Amphibious warfare

Amphibious warfare is a type of offensive military operation which uses naval ships to project ground and air military power onto a hostile or potentially hostile shore.    Through history the operations were conducted using ship’s boats as the primary method of delivering troops to shore. Since the Gallipoli Campaign specialised watercraft were increasingly designed for landing troops, materiel and vehicles, including by landing craft and for insertion of commandos, by fast patrol boats, zodiacs (rigid inflatable boats) and from mini-submersibles.

The term amphibious first emerged in the USA during the 1930s after design of the Landing Vehicle Tracked where the first prototypes were named Alligator and Crocodile, though neither species are amphibian.

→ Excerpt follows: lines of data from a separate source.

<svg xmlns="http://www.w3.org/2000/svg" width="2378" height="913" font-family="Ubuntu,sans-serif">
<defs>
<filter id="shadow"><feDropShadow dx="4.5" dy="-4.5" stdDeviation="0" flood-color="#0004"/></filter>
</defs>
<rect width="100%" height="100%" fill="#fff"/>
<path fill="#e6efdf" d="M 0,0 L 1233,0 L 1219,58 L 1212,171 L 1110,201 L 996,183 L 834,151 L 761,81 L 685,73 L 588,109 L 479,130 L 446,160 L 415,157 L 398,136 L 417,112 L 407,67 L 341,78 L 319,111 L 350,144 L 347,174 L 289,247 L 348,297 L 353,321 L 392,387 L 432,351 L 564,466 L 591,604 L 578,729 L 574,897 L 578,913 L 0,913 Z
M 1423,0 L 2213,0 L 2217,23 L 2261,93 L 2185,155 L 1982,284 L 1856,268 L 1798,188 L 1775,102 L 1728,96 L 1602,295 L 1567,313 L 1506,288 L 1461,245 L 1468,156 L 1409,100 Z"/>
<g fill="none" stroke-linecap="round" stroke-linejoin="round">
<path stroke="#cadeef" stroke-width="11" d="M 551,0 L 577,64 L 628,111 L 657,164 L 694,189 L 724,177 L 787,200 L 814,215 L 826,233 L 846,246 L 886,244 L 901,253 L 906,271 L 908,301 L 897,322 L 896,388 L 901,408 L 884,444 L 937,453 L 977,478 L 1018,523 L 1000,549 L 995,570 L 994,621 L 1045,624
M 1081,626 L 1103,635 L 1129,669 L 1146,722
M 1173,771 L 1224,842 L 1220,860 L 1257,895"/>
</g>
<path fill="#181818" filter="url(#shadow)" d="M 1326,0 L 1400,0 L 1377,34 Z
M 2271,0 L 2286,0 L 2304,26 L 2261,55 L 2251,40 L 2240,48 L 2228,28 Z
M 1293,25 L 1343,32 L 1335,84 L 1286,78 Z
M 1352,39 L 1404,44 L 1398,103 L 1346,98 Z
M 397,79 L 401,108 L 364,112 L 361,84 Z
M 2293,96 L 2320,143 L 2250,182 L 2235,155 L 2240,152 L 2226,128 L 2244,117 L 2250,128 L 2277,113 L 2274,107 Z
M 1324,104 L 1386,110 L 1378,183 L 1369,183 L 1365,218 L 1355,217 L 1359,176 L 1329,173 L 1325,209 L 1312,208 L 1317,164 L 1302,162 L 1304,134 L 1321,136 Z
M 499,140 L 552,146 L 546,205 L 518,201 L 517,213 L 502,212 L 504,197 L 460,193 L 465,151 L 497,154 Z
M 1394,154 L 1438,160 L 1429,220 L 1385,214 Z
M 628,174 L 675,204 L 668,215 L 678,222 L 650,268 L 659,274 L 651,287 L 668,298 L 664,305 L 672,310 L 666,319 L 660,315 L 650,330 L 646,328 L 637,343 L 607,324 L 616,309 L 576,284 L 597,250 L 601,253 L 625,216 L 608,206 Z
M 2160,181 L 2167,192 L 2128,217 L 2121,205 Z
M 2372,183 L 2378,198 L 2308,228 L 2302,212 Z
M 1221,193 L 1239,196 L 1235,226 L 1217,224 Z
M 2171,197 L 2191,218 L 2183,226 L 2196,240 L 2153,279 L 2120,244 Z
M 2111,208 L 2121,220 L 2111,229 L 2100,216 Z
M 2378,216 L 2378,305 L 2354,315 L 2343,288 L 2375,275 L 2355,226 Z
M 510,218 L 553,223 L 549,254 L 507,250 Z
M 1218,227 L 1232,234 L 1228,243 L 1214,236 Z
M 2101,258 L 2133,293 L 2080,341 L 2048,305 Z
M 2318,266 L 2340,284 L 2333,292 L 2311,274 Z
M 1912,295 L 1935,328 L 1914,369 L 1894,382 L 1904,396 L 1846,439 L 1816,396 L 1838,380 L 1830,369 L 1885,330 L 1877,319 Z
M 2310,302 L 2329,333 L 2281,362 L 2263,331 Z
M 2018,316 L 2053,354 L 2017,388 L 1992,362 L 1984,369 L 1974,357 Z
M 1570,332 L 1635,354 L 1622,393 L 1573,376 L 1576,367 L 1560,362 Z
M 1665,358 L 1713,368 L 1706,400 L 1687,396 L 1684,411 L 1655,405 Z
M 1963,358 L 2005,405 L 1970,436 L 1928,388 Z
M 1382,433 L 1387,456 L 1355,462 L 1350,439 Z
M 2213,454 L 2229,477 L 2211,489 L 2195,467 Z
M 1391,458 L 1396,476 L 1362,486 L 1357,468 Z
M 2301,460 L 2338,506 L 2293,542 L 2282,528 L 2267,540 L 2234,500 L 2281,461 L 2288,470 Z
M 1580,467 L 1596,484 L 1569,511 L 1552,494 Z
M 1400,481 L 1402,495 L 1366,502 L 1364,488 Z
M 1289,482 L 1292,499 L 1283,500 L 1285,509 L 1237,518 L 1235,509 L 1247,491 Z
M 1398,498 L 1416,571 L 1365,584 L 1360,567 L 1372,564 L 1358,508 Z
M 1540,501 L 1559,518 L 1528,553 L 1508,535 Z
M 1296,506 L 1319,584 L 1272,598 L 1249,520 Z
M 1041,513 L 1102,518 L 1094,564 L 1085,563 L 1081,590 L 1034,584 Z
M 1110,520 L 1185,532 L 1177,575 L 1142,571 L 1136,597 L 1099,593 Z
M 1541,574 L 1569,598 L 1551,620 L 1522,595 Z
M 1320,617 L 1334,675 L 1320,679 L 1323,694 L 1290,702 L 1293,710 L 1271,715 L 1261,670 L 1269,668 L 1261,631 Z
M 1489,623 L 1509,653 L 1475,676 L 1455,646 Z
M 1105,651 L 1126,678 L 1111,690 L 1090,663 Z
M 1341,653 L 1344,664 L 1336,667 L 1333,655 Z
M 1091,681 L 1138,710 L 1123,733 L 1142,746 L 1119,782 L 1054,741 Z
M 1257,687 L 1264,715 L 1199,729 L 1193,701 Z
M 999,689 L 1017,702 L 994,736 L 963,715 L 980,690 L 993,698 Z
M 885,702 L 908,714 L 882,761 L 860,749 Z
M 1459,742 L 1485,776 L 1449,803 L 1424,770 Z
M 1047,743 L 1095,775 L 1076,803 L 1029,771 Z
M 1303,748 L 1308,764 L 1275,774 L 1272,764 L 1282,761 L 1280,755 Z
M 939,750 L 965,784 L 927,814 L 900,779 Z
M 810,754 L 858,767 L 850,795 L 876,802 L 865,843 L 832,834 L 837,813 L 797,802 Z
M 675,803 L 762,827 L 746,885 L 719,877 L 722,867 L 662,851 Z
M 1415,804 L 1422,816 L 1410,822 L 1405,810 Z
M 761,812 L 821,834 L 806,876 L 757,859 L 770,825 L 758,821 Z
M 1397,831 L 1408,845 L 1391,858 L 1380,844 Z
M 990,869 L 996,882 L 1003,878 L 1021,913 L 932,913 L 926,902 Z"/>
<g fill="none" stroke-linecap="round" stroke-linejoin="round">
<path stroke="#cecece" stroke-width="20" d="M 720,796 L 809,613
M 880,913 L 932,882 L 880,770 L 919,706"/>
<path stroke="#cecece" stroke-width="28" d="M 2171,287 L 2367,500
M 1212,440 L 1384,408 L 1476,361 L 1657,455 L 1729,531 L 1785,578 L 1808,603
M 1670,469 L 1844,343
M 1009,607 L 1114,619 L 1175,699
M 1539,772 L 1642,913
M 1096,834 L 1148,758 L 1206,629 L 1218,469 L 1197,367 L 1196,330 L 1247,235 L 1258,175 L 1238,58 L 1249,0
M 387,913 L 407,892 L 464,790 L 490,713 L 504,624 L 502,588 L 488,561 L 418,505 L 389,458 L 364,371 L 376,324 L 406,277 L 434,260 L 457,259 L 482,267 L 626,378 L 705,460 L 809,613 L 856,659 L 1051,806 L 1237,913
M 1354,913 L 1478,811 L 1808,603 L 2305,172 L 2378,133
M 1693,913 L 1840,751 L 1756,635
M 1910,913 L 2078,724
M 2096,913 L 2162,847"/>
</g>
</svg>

Amphibious warfare includes operations defined by their type, purpose, scale and means of execution. In the British Empire at the time these were called combined operations which were defines as “…operations where naval, military or air forces in any combination are co-operating with each other, working independently under their respective commanders, but with a common strategic object.”    All armed forces that employ troops with special training and equipment for conducting landings from naval vessels to shore agree to this definition.

Since the 20th century an amphibious landing of troops on a beachhead is acknowledged as the most complex of all military manoeuvres. The undertaking requires an intricate coordination of numerous military specialities, including air power, naval gunfire, naval transport, logistical planning, specialised equipment, land warfare, tactics, and extensive training in the nuances of this manoeuvre for all personnel involved.